La mairesse de Toronto, Olivia Chow, a présenté au comité exécutif une motion visant à combattre la tarification algorithmique personnalisée sur les produits alimentaires. L'objectif affiché est simple : freiner ce que la municipalité perçoit comme des pratiques susceptibles d'alourdir le coût de l'épicerie et de tirer profit des consommateurs pendant une période d'inflation persistante.
Une réponse municipale face à une pratique jugée opaque
La motion demande aux services municipaux de proposer, d'ici le premier trimestre 2027, des pistes d'action pour s'attaquer au problème. Le texte présenté ne précise pas encore la nature exacte des mesures envisagées ; la mairesse assure toutefois que « tous les mécanismes possibles » pour interdire la tarification algorithmique seront examinés. La conseillère Alejandra Bravo, qui soutient la motion, met l'accent sur la transparence : selon elle, les consommateurs doivent savoir si leurs données personnelles sont utilisées pour fixer des prix prédatoires.
« En tant que mairesse, je n'accepterai pas la hausse abusive des prix. Nous allons lutter contre le coût croissant de l'épicerie et protéger les Torontois contre les abus des géants corporatifs qui cherchent à maximiser leurs profits sur le dos des gens ordinaires. »
Cette initiative fait écho à plusieurs démarches récentes au Canada. Le Manitoba a déjà annoncé son intention d'examiner ce qu'il qualifie de prix abusifs sur les produits alimentaires. À l'inverse, le gouvernement de l'Ontario, dirigé par Doug Ford, avait refusé en avril une motion similaire portée par le NPD, arguant que toute intervention serait une attaque contre le libre marché.
Quels enjeux pour le pouvoir d'achat ?
La crainte exprimée par les élus torontois est que des algorithmes, en combinant données personnelles et conditions de marché, puissent aboutir à des différences de prix non transparentes entre consommateurs.
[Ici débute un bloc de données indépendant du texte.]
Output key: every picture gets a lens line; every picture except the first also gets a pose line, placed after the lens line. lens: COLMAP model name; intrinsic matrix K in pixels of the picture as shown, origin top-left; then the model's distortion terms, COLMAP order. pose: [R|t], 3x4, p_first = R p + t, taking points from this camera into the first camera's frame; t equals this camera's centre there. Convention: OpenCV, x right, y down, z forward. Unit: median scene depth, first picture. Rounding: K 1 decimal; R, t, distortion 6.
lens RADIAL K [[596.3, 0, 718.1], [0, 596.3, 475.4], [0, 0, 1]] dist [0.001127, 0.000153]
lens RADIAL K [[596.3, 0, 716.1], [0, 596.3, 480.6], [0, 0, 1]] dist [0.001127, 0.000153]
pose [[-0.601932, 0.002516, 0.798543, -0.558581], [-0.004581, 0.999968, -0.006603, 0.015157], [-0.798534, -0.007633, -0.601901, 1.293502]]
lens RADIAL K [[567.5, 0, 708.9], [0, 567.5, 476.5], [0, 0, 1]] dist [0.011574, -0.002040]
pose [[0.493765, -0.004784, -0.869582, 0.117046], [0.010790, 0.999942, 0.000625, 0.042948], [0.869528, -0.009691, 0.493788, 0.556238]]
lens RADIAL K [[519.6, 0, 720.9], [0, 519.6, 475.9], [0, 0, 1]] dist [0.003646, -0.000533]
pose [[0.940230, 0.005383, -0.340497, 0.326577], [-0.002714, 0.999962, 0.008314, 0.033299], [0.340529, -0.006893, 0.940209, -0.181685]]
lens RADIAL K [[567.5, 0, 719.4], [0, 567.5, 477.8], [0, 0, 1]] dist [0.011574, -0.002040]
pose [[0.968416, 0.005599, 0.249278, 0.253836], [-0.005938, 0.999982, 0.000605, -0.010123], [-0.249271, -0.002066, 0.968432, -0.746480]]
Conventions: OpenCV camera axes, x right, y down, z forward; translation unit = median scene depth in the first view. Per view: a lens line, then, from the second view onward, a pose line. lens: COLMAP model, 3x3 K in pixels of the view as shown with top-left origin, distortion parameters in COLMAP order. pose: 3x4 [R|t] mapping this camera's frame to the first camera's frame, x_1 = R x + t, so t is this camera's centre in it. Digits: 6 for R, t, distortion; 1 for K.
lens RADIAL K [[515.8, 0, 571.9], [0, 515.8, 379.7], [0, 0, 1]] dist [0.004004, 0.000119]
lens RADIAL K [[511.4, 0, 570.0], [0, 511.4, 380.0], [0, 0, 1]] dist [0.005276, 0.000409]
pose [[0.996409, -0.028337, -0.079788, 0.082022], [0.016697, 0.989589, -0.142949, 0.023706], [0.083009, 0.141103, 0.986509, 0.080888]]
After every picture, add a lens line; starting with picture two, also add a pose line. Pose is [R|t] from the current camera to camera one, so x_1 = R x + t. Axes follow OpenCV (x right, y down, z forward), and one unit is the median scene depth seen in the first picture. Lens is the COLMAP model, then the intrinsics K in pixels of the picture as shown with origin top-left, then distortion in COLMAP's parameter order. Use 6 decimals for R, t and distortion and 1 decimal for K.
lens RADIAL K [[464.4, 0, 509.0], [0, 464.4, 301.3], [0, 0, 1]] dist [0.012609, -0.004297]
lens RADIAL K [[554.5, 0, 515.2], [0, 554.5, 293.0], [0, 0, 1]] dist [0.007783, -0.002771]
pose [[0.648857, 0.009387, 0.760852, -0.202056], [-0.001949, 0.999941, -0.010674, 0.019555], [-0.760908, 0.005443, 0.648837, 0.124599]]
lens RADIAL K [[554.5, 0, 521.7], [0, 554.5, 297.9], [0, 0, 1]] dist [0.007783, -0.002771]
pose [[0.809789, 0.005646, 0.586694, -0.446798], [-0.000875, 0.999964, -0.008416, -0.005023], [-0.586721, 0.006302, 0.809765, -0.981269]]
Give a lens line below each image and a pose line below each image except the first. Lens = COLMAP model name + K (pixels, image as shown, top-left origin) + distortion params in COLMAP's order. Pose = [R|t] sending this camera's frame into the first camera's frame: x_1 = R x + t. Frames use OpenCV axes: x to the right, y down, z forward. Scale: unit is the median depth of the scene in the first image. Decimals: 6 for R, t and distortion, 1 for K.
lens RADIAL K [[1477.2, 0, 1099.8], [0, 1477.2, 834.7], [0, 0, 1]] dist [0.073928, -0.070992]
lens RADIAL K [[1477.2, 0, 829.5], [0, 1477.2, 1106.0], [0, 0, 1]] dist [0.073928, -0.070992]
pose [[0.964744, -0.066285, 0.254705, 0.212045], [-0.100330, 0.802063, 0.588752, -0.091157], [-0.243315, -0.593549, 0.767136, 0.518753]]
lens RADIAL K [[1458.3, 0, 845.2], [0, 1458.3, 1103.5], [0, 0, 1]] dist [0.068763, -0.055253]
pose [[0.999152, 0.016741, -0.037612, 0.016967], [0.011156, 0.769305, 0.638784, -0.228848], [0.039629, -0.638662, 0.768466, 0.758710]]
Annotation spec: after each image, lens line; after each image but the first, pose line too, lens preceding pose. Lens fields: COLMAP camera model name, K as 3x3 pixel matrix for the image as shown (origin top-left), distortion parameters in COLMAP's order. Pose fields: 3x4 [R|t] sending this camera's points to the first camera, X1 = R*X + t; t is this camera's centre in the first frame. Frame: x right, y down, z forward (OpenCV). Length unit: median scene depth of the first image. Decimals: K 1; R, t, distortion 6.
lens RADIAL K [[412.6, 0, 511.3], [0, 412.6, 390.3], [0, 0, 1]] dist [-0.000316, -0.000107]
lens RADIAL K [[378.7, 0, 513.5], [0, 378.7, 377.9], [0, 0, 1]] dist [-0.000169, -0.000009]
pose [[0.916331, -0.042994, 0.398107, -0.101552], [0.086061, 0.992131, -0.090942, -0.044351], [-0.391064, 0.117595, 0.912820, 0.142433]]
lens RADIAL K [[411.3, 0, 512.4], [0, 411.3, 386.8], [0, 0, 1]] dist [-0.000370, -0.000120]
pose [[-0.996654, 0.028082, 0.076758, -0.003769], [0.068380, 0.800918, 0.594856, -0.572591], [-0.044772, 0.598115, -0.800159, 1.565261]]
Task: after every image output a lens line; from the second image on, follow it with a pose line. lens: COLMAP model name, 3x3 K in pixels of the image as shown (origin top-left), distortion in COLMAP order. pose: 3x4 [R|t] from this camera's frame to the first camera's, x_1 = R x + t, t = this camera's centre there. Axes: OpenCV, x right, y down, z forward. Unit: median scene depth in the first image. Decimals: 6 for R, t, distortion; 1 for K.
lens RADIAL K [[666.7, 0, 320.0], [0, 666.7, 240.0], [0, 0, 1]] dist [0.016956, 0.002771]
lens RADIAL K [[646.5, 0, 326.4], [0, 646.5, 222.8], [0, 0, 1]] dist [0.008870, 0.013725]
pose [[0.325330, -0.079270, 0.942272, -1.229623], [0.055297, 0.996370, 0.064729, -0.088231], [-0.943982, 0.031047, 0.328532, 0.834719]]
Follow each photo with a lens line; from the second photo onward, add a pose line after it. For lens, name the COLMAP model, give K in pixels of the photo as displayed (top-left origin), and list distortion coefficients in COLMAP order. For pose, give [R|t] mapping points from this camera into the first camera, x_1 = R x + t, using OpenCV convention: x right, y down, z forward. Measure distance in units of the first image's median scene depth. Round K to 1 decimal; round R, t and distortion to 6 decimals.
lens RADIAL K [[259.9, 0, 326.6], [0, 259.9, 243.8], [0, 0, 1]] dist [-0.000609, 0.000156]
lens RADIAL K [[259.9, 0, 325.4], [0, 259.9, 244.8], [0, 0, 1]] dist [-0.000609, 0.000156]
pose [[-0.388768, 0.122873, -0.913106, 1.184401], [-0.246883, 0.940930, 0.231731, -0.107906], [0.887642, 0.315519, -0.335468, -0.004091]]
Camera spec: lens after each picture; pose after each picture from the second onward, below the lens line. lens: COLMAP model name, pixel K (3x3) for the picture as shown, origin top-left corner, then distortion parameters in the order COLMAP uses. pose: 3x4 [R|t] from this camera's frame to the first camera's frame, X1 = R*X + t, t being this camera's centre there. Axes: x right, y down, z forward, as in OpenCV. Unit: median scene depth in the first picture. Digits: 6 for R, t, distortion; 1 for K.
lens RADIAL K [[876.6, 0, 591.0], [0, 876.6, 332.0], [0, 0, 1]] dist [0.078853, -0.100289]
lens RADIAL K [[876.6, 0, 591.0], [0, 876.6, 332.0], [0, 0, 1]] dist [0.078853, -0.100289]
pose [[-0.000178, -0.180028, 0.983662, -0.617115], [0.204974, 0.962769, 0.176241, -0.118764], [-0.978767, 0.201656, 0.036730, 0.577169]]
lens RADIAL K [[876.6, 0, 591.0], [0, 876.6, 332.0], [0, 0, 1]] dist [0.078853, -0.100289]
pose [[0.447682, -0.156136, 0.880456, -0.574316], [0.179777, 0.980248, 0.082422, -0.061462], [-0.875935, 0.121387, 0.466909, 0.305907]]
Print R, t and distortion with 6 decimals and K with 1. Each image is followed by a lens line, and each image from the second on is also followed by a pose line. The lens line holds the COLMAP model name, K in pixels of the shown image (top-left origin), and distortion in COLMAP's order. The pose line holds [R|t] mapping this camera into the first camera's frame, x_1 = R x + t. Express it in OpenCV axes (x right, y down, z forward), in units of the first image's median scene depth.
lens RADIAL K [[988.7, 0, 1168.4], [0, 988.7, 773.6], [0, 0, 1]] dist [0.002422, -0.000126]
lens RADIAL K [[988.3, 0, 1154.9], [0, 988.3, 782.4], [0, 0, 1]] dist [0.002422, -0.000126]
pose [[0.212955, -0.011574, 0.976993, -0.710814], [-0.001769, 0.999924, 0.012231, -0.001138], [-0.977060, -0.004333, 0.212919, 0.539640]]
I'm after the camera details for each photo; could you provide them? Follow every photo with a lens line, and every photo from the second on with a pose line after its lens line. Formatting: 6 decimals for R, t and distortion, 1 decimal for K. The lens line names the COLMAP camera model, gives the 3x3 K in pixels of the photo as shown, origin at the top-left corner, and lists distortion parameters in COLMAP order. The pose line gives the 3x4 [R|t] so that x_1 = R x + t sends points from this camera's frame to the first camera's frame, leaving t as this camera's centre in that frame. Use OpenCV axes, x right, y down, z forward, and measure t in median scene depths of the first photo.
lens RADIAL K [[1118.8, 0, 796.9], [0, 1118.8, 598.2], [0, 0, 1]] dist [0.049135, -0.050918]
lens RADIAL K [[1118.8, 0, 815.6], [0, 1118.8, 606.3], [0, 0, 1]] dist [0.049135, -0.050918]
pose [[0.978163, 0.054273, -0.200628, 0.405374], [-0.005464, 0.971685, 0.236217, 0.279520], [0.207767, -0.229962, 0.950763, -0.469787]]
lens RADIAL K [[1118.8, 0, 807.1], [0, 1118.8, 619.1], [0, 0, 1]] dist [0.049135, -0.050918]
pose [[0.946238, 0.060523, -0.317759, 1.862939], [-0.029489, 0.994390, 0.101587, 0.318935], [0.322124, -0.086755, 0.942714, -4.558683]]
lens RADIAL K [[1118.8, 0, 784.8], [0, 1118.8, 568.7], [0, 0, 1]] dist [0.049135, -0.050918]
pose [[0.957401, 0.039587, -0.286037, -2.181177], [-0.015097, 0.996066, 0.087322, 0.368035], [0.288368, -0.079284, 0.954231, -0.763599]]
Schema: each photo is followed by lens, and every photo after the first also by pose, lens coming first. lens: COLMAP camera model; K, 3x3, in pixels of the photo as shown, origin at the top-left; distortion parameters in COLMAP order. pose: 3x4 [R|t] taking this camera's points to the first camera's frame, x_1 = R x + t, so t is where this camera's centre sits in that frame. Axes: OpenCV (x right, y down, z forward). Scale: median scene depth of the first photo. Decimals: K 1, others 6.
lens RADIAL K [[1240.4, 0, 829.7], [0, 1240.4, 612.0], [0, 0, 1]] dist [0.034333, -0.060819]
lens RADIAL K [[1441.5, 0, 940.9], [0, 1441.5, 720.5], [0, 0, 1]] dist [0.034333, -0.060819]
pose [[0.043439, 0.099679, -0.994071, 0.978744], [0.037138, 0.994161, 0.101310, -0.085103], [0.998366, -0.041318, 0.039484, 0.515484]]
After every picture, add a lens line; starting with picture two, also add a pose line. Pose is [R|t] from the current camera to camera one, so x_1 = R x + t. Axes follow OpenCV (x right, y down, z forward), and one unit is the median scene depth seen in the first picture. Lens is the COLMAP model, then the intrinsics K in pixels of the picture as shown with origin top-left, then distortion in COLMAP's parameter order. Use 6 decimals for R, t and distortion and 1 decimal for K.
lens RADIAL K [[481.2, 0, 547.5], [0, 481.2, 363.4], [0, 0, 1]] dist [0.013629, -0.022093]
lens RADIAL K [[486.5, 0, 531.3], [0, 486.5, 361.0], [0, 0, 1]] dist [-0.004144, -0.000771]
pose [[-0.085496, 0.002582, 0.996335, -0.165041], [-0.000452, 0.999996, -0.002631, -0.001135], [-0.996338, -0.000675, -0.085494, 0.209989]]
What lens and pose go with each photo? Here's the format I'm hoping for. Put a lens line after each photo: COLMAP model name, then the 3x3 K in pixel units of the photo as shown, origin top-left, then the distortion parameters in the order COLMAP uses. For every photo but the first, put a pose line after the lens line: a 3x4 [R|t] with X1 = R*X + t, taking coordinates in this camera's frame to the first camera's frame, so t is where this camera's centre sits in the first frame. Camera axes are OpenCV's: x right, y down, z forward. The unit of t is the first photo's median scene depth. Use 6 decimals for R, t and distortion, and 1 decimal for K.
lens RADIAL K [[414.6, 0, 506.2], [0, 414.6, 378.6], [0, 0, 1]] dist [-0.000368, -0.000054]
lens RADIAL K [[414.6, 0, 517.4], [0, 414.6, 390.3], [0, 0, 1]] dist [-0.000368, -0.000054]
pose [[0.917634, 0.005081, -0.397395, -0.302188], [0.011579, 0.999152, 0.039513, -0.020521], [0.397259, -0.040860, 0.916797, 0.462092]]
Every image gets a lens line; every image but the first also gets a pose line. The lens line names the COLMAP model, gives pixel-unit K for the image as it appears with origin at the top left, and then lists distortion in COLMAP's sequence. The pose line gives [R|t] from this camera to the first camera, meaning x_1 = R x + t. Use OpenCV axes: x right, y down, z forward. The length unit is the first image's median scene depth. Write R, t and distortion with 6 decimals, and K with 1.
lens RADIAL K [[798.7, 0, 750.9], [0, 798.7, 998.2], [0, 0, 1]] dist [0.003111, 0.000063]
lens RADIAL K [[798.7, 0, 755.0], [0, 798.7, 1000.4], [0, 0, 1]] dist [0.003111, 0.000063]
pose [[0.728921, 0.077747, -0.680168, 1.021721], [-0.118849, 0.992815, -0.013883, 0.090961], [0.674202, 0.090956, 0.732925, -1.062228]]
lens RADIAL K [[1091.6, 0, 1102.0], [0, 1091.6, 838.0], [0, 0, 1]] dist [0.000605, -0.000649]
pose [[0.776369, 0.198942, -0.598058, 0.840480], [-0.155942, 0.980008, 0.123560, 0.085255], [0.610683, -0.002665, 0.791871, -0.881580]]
Cela peut, selon les promoteurs de la motion, peser sur les ménages les plus vulnérables si ces derniers se retrouvent ciblés par des tarifs plus élevés ou par des promotions moins favorables.
- Transparence : exiger que les mécanismes de fixation des prix soient explicites pour les consommateurs.
- Protection des données : empêcher l'utilisation des informations personnelles pour ajuster les tarifs à la hausse.
- Intervention locale : utiliser des leviers municipaux pour encadrer des pratiques menées par des entreprises souvent de portée nationale ou internationale.
| Acteur | Position / Action |
|---|---|
| Ville de Toronto | Motion pour étudier et proposer des mesures avant le T1 2027 |
| Manitoba | Annonce vouloir s'attaquer aux prix abusifs alimentaires |
| Gouvernement de l'Ontario | Opposé à l'idée au nom du libre marché |
Le conseil municipal de Toronto doit débattre la motion lors de sa prochaine session, la dernière avant les élections municipales du 26 octobre. Si le texte est adopté, le nouveau conseil héritera du rapport et des recommandations à venir. Le débat pose une question plus large : jusqu'où les autorités publiques peuvent-elles intervenir pour encadrer des technologies de tarification utilisées par des acteurs privés, sans freiner l'innovation ni fragiliser la concurrence?
Pour les consommateurs, la perspective d'une réglementation soulève autant d'espoirs que de questions. Un encadrement pourrait améliorer la confiance et réduire des pratiques jugées injustes ; mais son efficacité dépendra des outils choisis et de la capacité des autorités à agir sur des entreprises souvent multinationales. Le dossier à Toronto mérite d'être suivi : il pourrait inspirer des réponses comparables ailleurs, en Europe comme en France, où le débat sur la protection des ménages face aux algorithmes est déjà lancé.